### TEKS BACAAN
════
Oleh: Tracy Phua
(artikel asli dalam bahasa Inggris: 5 Ways To Tell He Is The One To Marry)
Berkencan bisa menjadi sesuatu yang menakutkan dan melelahkan—bagaimana kamu tahu bahwa orang yang berkencan denganmu adalah orang yang tepat menjadi pasangan hidupmu? Inilah pertanyaanku sekitar 16 bulan yang lalu. Hari ini, aku bersyukur kepada Tuhan dan berterima kasih kepada semua anggota keluarga yang sudah menolongku dalam mengambil keputusan pada saat itu. Pengalamanku belum banyak, tetapi berikut ini setidaknya ada lima tanda yang telah menolongku mengenali apakah cowok yang berpacaran denganku dapat serius kupertimbangkan sebagai pasangan hidup.
1. Ia mendengarkan . Aku belajar bahwa para pria pada dasarnya suka mencarikan solusi. Sejak kecil aku melihat ayah dan para pamanku selalu siap memberikan solusi setiap kali para wanita di rumah menunjukkan ketidakberdayaan mereka dalam situasi-situasi tertentu. Sayangnya, kebanyakan pria cenderung berlebihan dalam memberikan solusi, terutama ketika suasana hati pasangan mereka sedang kacau. Biasanya yang diinginkan para wanita ketika mereka sedang merasa lelah dan marah hanyalah kesediaan para pria untuk mendengarkan dan hadir untuk mereka. Mereka tidak ingin para pria menawarkan solusi pada saat yang tidak tepat, tanpa mempedulikan apa yang sedang mereka rasakan. Para wanita ingin ada sosok yang menemani dan membuat mereka merasa tenang. Dan, cara terbaik untuk itu adalah mendengarkan mereka meluapkan apa yang ada di dalam hati dan pikiran mereka.
════
### Catatan
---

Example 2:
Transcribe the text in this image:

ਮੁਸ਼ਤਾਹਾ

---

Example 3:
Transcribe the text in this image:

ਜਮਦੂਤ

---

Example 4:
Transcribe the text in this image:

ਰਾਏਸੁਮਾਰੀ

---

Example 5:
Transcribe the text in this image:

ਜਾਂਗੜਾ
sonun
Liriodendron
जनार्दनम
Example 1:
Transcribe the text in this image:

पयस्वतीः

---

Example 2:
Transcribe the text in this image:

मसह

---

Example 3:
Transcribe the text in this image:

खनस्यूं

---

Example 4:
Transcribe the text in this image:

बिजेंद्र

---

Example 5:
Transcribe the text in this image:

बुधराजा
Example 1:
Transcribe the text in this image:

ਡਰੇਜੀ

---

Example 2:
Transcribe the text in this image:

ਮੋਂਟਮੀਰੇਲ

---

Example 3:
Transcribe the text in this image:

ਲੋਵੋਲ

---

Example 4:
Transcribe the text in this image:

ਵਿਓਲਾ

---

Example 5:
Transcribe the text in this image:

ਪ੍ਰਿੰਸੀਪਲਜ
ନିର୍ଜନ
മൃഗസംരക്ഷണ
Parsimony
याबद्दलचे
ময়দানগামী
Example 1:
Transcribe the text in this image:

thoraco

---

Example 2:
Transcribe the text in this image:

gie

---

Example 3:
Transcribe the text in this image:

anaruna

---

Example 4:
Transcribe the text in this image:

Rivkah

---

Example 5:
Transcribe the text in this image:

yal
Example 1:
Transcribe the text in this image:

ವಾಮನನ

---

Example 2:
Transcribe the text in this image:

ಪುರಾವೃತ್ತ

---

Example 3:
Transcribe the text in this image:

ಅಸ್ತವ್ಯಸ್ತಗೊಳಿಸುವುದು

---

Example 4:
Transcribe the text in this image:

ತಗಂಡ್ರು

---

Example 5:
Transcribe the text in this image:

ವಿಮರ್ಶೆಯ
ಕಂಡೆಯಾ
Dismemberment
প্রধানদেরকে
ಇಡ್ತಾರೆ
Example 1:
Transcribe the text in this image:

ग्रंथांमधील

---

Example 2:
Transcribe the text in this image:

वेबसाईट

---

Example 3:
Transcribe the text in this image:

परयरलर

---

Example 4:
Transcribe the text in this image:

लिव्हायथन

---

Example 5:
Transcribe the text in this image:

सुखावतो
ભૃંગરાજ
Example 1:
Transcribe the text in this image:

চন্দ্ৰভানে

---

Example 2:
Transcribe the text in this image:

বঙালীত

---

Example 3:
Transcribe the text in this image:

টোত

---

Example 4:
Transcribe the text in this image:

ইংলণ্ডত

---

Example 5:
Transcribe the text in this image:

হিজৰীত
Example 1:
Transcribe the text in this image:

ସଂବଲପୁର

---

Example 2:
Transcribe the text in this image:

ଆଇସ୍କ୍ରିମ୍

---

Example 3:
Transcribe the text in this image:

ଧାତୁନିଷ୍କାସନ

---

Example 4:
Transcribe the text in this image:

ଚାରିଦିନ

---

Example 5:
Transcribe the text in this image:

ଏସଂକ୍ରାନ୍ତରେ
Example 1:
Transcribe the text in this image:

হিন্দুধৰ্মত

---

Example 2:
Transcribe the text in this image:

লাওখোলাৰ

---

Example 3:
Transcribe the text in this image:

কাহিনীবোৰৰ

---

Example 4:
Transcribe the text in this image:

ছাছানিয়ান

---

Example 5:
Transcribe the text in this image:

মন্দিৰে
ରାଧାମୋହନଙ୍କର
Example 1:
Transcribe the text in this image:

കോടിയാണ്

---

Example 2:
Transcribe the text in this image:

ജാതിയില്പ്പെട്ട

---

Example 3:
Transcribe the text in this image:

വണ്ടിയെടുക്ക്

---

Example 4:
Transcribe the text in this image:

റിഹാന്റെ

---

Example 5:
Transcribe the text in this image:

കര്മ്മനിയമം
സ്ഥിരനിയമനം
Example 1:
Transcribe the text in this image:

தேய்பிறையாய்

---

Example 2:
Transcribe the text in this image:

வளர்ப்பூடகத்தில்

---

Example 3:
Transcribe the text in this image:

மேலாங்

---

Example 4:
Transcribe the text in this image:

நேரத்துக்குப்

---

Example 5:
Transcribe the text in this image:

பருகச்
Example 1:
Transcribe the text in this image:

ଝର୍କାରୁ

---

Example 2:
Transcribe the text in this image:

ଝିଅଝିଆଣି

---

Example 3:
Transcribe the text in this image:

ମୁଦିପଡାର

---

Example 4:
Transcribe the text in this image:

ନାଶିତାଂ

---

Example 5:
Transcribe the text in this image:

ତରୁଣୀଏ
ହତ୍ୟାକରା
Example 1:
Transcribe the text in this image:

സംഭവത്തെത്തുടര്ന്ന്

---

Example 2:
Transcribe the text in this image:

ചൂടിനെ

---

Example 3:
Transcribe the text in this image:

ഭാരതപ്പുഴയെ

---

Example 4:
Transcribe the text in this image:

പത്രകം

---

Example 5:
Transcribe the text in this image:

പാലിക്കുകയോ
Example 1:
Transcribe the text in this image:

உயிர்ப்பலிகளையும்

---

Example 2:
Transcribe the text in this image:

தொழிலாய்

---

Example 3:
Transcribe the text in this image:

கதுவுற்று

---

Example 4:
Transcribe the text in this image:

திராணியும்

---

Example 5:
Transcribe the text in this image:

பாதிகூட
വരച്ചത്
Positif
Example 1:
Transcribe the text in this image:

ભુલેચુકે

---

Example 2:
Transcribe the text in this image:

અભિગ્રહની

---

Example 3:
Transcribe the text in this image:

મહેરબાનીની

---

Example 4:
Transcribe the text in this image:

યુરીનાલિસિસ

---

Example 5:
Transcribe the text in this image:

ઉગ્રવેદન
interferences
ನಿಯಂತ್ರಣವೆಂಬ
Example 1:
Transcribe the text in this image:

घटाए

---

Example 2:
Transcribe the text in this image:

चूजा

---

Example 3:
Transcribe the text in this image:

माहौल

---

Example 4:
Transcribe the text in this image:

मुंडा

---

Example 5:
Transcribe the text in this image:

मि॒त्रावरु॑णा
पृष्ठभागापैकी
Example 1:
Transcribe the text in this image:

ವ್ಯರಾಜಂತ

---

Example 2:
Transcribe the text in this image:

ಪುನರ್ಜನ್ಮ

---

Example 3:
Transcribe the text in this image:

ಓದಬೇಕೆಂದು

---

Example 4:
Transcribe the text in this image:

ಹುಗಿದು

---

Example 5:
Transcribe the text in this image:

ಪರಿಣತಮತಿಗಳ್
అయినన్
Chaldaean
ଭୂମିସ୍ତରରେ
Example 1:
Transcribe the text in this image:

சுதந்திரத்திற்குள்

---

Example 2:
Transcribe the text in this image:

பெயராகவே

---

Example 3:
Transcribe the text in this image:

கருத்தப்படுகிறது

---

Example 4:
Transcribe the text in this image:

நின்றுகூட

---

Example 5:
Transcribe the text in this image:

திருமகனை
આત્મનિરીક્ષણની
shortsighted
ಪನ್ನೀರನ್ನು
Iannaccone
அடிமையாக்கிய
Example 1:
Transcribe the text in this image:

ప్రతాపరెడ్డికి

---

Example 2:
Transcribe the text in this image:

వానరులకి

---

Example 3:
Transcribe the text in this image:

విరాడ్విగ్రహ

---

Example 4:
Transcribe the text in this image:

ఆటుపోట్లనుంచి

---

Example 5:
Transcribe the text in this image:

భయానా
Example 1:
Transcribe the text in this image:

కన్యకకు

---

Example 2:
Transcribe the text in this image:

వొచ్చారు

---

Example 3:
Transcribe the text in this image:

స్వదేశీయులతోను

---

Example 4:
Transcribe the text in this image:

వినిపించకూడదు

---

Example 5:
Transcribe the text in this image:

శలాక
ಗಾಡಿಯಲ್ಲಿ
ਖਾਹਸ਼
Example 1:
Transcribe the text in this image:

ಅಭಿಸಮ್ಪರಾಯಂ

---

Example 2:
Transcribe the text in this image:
════
### TUJUAN TUGAS A
Ringkaslah bacaan tentang tanda-tanda calon pasangan hidup dalam dua kalimat.
### TUJUAN TUGAS B
Teruskan bacaan tentang tanda-tanda calon pasangan hidup dari bagian terakhir yang tertulis.
Daftar ini tidak berhubungan dengan bacaan tentang tanda-tanda calon pasangan hidup.

### HASIL TUGAS A
Penulis bertanya-tanya bagaimana mengetahui apakah orang yang dikencaninya tepat menjadi pasangan hidup, lalu membagikan setidaknya lima tanda yang menolongnya mengenali hal itu. Tanda pertama ialah sang pria mau mendengarkan, sebab wanita yang sedang lelah dan marah biasanya hanya menginginkan kesediaan pria untuk mendengarkan dan hadir, bukan solusi yang ditawarkan pada saat yang tidak tepat.

### HASIL TUGAS B
2. Ia peduli dengan apa yang kamu pedulikan . Pada awal hubungan, kebanyakan pria akan memperhatikan segala sesuatu yang melibatkan pasangan mereka. Tetapi, seiring dengan berjalannya waktu, adakalanya mereka berhenti melakukannya, bahkan mulai menganggap hal-hal tertentu sebagai sesuatu yang biasa. Seseorang yang dapat mendampingimu seumur hidupmu akan menjadikan apa yang kamu pedulikan sebagai kepeduliannya juga. Ketika ia tahu bahwa ada peristiwa penting yang harus kamu hadiri, ia juga akan hadir untuk memberikan dukungan. Bagi aku pribadi, momen itu adalah ketika pacarku (yang sekarang menjadi suamiku) datang pada pemakaman nenekku. Nenekku sangat berarti untukku, dan kehadiran pacarku saat aku kehilangan nenek sangatlah berarti untukku.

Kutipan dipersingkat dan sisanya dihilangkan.